▶ **Texte présenté**
----
Samedi soir, c’est la soirée du hockey. Avec un ami, nous regardons les Canadiens de Montréal jouer contre les Maples Leafs de Toronto. Entre deux poignées de chips, il me montre sur son téléphone ses quelques mises de la soirée.
L’offre de combinaisons est impressionnante. Il a parié sur différents matchs de basketball et de hockey dans la même soirée. Il a même parié sur le nombre de points par joueur, de tirs au but et sur les pénalités au cours des matchs.
La soirée se termine avec un résultat négatif pour ses mises. Pas grave, « ce sera pour une prochaine fois » dit-il.
Il a découvert les paris sportifs récemment et n’est pas le seul. Dans un article de La Presse de 2021, on peut y lire que « 20 % des Québécois ont joué à un jeu de hasard et d’argent en ligne au cours des 12 derniers mois ». Seulement en 2020-2021, « Loto-Québec a enregistré des ventes de 29,38 millions de dollars pour les paris sur des événements ».
De plus, le PDG de Loto-Québec, Jean-François Bergeron, explique dans un article du Soleil qu’il veut offrir plus d’initiatives destinées à plaire aux jeunes adultes (de manière responsable). Les mises en ligne font assurément partie de la stratégie.
Dans cette montée de popularité des paris sportifs au Québec, plusieurs questions se posent. D’où vient ce concept? Pourquoi parier? Où le faire? Et quels en sont les risques?
D’où vient cette idée de parier sur les sports?
Un professeur en sciences à l’Université du Québec à Montréal, Arthur Charpentier, explique dans un article que « les paris sportifs existent depuis longtemps, même si l’origine du premier pari est impossible à dater. On peut penser aux Grecs, inventeurs des Jeux olympiques, où il n’était pas rare que les spectateurs parient entre eux sur les vainqueurs ».
Avant que Loto-Québec ne lance la loterie sportive Mise-o-jeu, en 1990, c’était un peu le Far West dans les paris sportifs au Québec. La société d’État offre actuellement des paris sur une dizaine de disciplines sportives, en fonction de la période de l’année (ex : Jeux olympiques, baseball, soccer, tennis, golf, combat, course, hockey et basketball).
Pourquoi parier?
Selon un rapport de 2001 de l’Institut national de santé publique du Québec sur les jeux de hasard, « certains joueurs ne recherchent que la sensation qu’un gain leur procure; d’autres encore apprécient les défis intellectuels que leur jeu de prédilection leur propose; pour d’autres, ce sont les aspects compétitifs des jeux qui s’avèrent la motivation principale ».
De plus, l’Institut gouvernemental souligne que « les jeux encouragent le rêve de faire un « coup d’argent », possiblement de modifier sa vie, d’accéder à un monde matériel supérieur à celui dans lequel on vit ».
Dans certains cas, « le jeu favoriserait les rencontres sociales, l’appartenance à un groupe ou dans certains cas, à un milieu de vie et à des valeurs partagées ». Dans d’autres cas, « ils peuvent aussi amener certaines personnes à s’isoler ».
----
▶ **Enregistrements**

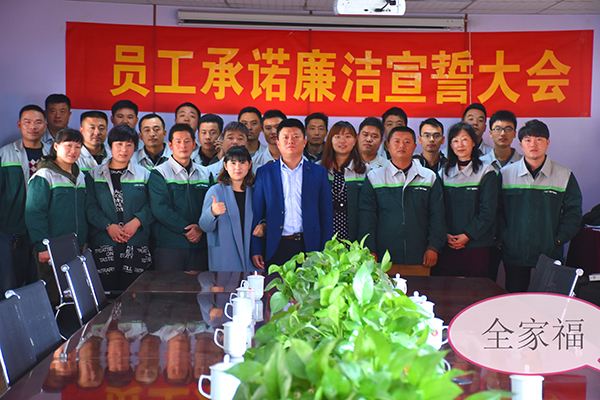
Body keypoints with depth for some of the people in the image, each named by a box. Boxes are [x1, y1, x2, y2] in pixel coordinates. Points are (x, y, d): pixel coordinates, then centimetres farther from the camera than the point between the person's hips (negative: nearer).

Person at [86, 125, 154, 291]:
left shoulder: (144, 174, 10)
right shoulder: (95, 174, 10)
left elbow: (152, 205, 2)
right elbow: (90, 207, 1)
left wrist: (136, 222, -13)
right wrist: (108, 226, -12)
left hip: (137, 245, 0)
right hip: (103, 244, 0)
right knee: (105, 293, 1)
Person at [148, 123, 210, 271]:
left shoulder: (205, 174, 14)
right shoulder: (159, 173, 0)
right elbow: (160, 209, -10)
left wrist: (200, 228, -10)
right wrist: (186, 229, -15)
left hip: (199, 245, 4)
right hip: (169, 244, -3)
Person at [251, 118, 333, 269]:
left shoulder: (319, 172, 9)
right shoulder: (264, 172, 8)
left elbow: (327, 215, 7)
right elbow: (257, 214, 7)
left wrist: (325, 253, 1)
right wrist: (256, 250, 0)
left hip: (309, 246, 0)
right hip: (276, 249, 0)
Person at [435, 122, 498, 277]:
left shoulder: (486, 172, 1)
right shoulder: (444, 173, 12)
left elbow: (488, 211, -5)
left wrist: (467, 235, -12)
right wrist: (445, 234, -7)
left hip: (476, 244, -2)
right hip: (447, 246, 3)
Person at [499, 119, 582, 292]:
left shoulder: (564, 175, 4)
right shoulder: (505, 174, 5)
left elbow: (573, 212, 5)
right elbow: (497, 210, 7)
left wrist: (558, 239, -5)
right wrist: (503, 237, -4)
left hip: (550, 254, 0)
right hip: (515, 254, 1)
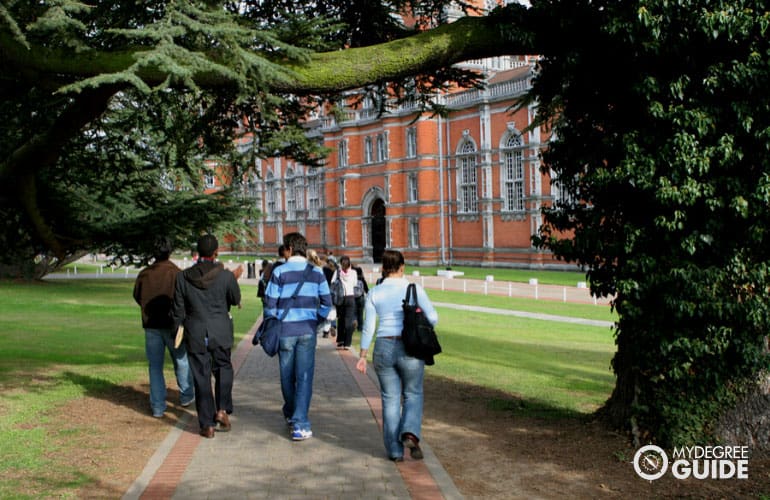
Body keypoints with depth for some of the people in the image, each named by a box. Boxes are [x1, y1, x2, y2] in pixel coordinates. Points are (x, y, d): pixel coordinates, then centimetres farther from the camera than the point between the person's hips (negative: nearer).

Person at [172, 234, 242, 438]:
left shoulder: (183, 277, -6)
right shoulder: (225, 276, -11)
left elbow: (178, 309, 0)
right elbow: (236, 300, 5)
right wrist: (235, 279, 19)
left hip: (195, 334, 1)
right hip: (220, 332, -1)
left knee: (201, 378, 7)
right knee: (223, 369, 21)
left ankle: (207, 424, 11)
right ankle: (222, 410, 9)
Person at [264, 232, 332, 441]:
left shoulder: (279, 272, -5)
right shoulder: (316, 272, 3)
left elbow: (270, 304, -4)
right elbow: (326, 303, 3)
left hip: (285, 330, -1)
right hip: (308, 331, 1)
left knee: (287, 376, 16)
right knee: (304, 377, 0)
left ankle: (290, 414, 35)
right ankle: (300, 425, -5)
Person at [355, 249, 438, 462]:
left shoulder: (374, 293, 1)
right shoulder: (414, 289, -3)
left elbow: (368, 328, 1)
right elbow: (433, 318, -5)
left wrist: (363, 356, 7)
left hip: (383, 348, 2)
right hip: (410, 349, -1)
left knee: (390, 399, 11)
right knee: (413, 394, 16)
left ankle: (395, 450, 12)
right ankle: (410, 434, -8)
----
▶ **Tâche 1**
D'après le texte sur les paris sportifs, en quelle année Loto-Québec a-t-elle lancé la loterie sportive Mise-o-jeu ?
▶ **Tâche 2**
Extrayez chaque ligne des enregistrements qui contient le mot « knee ».
Les enregistrements n'ont aucun lien avec le texte sur les paris sportifs.

▶ **Zone de réponse 1**
En 1990.

▶ **Zone de réponse 2**
right knee: (105, 293, 1)
left knee: (201, 378, 7)
right knee: (223, 369, 21)
left knee: (287, 376, 16)
right knee: (304, 377, 0)
left knee: (390, 399, 11)
right knee: (413, 394, 16)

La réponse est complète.